- _WHAT YOU HAVE TO DO_: Go through the data underneath and report how many lines hold the string "color", giving only the number.

○ ○ ○

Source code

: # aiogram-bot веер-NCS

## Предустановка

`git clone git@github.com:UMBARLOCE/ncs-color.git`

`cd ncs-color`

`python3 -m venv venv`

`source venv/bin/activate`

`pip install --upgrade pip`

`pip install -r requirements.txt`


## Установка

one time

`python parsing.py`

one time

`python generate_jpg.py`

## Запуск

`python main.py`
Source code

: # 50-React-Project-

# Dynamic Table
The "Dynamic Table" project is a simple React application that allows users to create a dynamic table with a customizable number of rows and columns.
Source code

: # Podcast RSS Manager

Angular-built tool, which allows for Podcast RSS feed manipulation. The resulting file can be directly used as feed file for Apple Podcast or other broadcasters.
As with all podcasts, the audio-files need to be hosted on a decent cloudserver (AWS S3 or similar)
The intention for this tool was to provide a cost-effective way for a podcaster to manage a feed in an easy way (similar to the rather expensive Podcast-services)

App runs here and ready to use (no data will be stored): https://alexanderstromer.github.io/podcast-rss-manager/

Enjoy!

○ ○ ○

- _REPLY TO THE TASK_: 2